Find each line below that contains the string "radius", matching case exactly, and copy every such line in full.

* * * * *

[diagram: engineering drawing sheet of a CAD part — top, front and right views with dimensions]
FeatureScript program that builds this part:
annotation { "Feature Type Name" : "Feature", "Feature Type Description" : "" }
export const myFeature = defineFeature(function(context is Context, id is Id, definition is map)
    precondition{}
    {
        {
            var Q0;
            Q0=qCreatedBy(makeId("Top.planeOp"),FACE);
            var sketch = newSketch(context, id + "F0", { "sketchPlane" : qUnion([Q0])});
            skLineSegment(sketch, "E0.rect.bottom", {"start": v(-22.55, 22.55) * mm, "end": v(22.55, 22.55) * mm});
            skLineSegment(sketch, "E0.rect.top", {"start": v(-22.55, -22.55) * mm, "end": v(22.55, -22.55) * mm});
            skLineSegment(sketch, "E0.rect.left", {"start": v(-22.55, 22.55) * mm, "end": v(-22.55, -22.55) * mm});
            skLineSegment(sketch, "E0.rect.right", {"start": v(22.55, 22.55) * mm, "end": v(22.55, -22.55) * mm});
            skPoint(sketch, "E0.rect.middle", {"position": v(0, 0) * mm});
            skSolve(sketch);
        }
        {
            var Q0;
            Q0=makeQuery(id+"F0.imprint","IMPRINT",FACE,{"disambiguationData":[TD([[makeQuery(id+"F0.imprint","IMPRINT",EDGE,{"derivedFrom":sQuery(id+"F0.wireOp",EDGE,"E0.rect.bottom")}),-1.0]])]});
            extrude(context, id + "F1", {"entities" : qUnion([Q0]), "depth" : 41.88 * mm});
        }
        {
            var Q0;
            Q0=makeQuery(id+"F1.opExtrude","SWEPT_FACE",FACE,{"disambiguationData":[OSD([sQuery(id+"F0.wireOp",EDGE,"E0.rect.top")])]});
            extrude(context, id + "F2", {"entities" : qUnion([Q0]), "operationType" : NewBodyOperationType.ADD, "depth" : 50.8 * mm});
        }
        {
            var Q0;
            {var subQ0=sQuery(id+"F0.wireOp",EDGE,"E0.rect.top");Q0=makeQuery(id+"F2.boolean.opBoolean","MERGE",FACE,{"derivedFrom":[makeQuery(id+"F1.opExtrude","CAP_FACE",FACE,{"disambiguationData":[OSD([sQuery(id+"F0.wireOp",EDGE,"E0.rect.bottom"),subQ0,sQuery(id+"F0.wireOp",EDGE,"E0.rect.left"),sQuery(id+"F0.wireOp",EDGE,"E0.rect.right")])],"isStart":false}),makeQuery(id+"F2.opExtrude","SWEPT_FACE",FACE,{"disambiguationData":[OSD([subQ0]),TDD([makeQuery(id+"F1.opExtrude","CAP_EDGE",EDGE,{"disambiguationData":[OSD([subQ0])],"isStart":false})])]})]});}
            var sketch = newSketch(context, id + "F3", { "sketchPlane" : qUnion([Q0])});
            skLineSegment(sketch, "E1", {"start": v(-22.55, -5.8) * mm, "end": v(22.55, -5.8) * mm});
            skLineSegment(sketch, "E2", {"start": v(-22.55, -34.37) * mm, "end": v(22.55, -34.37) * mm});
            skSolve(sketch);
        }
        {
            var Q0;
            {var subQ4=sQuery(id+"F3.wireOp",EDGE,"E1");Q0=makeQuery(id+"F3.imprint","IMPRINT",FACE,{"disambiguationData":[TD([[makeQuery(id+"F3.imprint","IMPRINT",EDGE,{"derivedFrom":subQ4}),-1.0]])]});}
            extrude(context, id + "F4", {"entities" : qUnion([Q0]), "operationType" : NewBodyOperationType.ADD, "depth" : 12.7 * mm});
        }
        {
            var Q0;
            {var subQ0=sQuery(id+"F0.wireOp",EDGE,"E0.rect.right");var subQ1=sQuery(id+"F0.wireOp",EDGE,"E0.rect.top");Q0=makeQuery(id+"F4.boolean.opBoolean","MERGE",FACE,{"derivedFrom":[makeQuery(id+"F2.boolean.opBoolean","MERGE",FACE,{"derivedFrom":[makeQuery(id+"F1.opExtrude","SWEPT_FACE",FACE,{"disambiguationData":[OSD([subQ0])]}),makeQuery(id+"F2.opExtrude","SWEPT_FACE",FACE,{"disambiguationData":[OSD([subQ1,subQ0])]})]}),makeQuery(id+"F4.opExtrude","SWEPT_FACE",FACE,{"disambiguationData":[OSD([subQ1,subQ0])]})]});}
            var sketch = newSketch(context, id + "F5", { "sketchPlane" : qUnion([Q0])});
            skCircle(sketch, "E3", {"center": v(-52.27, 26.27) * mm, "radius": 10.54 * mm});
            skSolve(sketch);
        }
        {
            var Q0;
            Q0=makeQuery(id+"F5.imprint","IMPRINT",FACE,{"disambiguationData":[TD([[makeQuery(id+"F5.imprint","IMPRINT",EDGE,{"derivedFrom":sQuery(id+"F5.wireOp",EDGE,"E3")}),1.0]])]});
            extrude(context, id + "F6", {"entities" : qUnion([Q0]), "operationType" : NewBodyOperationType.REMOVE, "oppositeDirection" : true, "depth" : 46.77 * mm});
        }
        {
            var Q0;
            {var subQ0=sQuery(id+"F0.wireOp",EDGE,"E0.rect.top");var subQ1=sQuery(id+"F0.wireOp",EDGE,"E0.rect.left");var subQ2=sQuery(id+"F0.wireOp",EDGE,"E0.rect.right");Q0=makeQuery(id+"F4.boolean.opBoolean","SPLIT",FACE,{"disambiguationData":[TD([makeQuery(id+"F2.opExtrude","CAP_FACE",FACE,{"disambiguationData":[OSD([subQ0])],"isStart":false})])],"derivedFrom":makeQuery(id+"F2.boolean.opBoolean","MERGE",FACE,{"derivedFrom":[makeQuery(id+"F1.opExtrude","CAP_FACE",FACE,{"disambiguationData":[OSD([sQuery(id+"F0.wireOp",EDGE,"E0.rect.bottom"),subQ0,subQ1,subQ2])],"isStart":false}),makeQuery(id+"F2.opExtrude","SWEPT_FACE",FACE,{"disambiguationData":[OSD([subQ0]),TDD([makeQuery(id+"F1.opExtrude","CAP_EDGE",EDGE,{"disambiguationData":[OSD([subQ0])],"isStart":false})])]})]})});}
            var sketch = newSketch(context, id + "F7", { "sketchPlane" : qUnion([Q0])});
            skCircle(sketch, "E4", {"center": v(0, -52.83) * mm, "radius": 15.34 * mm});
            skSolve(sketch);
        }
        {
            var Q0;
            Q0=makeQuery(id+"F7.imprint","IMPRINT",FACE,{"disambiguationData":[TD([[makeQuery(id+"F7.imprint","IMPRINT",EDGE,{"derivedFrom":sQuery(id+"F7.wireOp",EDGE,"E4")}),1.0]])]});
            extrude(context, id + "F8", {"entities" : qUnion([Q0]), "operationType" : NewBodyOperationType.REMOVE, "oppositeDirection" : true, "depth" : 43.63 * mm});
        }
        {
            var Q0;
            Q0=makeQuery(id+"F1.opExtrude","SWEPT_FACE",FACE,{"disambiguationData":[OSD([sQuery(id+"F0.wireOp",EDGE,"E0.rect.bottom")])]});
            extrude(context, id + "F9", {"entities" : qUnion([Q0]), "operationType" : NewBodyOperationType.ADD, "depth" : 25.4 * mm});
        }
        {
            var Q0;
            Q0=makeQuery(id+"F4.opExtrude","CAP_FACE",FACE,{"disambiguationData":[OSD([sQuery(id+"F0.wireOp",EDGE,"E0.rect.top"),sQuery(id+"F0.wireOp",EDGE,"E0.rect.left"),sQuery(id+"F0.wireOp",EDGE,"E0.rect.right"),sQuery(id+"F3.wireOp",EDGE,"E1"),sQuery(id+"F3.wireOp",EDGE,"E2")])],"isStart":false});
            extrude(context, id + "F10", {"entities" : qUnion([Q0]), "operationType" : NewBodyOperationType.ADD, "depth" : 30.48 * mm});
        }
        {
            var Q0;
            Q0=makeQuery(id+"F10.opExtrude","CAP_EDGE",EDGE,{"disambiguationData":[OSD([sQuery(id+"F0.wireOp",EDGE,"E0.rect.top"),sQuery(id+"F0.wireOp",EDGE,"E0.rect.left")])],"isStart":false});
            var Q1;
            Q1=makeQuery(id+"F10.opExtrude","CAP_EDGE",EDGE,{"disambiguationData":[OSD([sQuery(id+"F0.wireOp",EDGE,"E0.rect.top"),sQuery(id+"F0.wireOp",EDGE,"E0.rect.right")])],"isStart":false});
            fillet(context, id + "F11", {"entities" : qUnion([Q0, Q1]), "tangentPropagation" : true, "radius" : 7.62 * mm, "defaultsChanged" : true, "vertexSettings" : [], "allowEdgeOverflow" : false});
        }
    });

* * * * *

> [Response]:
            skCircle(sketch, "E3", {"center": v(-52.27, 26.27) * mm, "radius": 10.54 * mm});
            skCircle(sketch, "E4", {"center": v(0, -52.83) * mm, "radius": 15.34 * mm});
            fillet(context, id + "F11", {"entities" : qUnion([Q0, Q1]), "tangentPropagation" : true, "radius" : 7.62 * mm, "defaultsChanged" : true, "vertexSettings" : [], "allowEdgeOverflow" : false});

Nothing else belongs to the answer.